_TASK REQUIREMENTS_
The answer must be an exact copy of the entries below, with no images in it.
---------- SUPPLIED INFORMATION
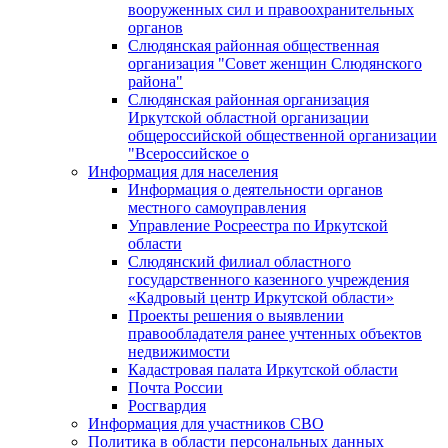
вооруженных сил и правоохранительных
органов
Слюдянская районная общественная
организация "Совет женщин Слюдянского
района"
Слюдянская районная организация
Иркутской областной организации
общероссийской общественной организации
"Всероссийское о
Информация для населения
Информация о деятельности органов
местного самоуправления
Управление Росреестра по Иркутской
области
Слюдянский филиал областного
государственного казенного учреждения
«Кадровый центр Иркутской области»
Проекты решения о выявлении
правообладателя ранее учтенных объектов
недвижимости
Кадастровая палата Иркутской области
Почта России
Росгвардия
Информация для участников СВО
Политика в области персональных данных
--------------------
_COMPLETED EXERCISE_
вооруженных сил и правоохранительных
органов
Слюдянская районная общественная
организация "Совет женщин Слюдянского
района"
Слюдянская районная организация
Иркутской областной организации
общероссийской общественной организации
"Всероссийское о
Информация для населения
Информация о деятельности органов
местного самоуправления
Управление Росреестра по Иркутской
области
Слюдянский филиал областного
государственного казенного учреждения
«Кадровый центр Иркутской области»
Проекты решения о выявлении
правообладателя ранее учтенных объектов
недвижимости
Кадастровая палата Иркутской области
Почта России
Росгвардия
Информация для участников СВО
Политика в области персональных данных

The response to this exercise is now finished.